Exercise prompt — Return every entry exactly.

Dataset —

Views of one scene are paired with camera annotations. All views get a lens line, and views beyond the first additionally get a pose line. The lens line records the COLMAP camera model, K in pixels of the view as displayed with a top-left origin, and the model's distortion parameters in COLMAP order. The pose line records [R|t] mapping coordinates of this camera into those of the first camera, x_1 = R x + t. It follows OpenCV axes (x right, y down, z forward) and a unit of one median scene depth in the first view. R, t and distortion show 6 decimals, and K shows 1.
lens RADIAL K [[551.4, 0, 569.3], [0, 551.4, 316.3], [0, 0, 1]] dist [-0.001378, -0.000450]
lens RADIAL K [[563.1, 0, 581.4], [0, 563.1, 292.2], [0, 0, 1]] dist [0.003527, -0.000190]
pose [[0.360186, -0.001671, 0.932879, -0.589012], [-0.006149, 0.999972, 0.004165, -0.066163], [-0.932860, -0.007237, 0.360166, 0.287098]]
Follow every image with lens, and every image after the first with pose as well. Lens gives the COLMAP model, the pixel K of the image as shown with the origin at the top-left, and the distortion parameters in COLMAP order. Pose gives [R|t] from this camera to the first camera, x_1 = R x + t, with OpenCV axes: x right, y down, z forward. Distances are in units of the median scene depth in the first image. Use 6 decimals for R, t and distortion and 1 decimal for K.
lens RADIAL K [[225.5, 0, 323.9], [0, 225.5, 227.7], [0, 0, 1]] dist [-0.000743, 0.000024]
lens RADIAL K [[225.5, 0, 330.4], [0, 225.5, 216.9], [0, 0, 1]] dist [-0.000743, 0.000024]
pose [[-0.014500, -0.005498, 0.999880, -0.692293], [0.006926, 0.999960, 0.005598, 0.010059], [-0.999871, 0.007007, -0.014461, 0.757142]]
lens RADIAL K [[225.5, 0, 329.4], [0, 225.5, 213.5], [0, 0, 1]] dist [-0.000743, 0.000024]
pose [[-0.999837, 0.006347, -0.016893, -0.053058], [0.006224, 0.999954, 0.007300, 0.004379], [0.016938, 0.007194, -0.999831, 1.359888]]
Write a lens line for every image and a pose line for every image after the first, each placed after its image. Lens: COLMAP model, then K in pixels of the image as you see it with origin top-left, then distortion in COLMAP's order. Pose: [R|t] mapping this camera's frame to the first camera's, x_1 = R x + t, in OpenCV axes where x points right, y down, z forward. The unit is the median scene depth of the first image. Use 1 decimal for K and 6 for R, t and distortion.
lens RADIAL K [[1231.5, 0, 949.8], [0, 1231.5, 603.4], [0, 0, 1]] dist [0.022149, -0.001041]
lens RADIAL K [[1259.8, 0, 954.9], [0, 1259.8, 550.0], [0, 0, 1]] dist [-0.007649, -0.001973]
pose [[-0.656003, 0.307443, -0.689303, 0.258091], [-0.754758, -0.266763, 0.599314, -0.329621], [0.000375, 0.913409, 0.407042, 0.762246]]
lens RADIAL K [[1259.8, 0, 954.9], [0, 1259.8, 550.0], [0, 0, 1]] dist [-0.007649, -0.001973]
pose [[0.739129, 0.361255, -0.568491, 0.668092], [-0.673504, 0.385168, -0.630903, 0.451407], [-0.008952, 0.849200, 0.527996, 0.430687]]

Exercise result —
Views of one scene are paired with camera annotations. All views get a lens line, and views beyond the first additionally get a pose line. The lens line records the COLMAP camera model, K in pixels of the view as displayed with a top-left origin, and the model's distortion parameters in COLMAP order. The pose line records [R|t] mapping coordinates of this camera into those of the first camera, x_1 = R x + t. It follows OpenCV axes (x right, y down, z forward) and a unit of one median scene depth in the first view. R, t and distortion show 6 decimals, and K shows 1.
lens RADIAL K [[551.4, 0, 569.3], [0, 551.4, 316.3], [0, 0, 1]] dist [-0.001378, -0.000450]
lens RADIAL K [[563.1, 0, 581.4], [0, 563.1, 292.2], [0, 0, 1]] dist [0.003527, -0.000190]
pose [[0.360186, -0.001671, 0.932879, -0.589012], [-0.006149, 0.999972, 0.004165, -0.066163], [-0.932860, -0.007237, 0.360166, 0.287098]]
Follow every image with lens, and every image after the first with pose as well. Lens gives the COLMAP model, the pixel K of the image as shown with the origin at the top-left, and the distortion parameters in COLMAP order. Pose gives [R|t] from this camera to the first camera, x_1 = R x + t, with OpenCV axes: x right, y down, z forward. Distances are in units of the median scene depth in the first image. Use 6 decimals for R, t and distortion and 1 decimal for K.
lens RADIAL K [[225.5, 0, 323.9], [0, 225.5, 227.7], [0, 0, 1]] dist [-0.000743, 0.000024]
lens RADIAL K [[225.5, 0, 330.4], [0, 225.5, 216.9], [0, 0, 1]] dist [-0.000743, 0.000024]
pose [[-0.014500, -0.005498, 0.999880, -0.692293], [0.006926, 0.999960, 0.005598, 0.010059], [-0.999871, 0.007007, -0.014461, 0.757142]]
lens RADIAL K [[225.5, 0, 329.4], [0, 225.5, 213.5], [0, 0, 1]] dist [-0.000743, 0.000024]
pose [[-0.999837, 0.006347, -0.016893, -0.053058], [0.006224, 0.999954, 0.007300, 0.004379], [0.016938, 0.007194, -0.999831, 1.359888]]
Write a lens line for every image and a pose line for every image after the first, each placed after its image. Lens: COLMAP model, then K in pixels of the image as you see it with origin top-left, then distortion in COLMAP's order. Pose: [R|t] mapping this camera's frame to the first camera's, x_1 = R x + t, in OpenCV axes where x points right, y down, z forward. The unit is the median scene depth of the first image. Use 1 decimal for K and 6 for R, t and distortion.
lens RADIAL K [[1231.5, 0, 949.8], [0, 1231.5, 603.4], [0, 0, 1]] dist [0.022149, -0.001041]
lens RADIAL K [[1259.8, 0, 954.9], [0, 1259.8, 550.0], [0, 0, 1]] dist [-0.007649, -0.001973]
pose [[-0.656003, 0.307443, -0.689303, 0.258091], [-0.754758, -0.266763, 0.599314, -0.329621], [0.000375, 0.913409, 0.407042, 0.762246]]
lens RADIAL K [[1259.8, 0, 954.9], [0, 1259.8, 550.0], [0, 0, 1]] dist [-0.007649, -0.001973]
pose [[0.739129, 0.361255, -0.568491, 0.668092], [-0.673504, 0.385168, -0.630903, 0.451407], [-0.008952, 0.849200, 0.527996, 0.430687]]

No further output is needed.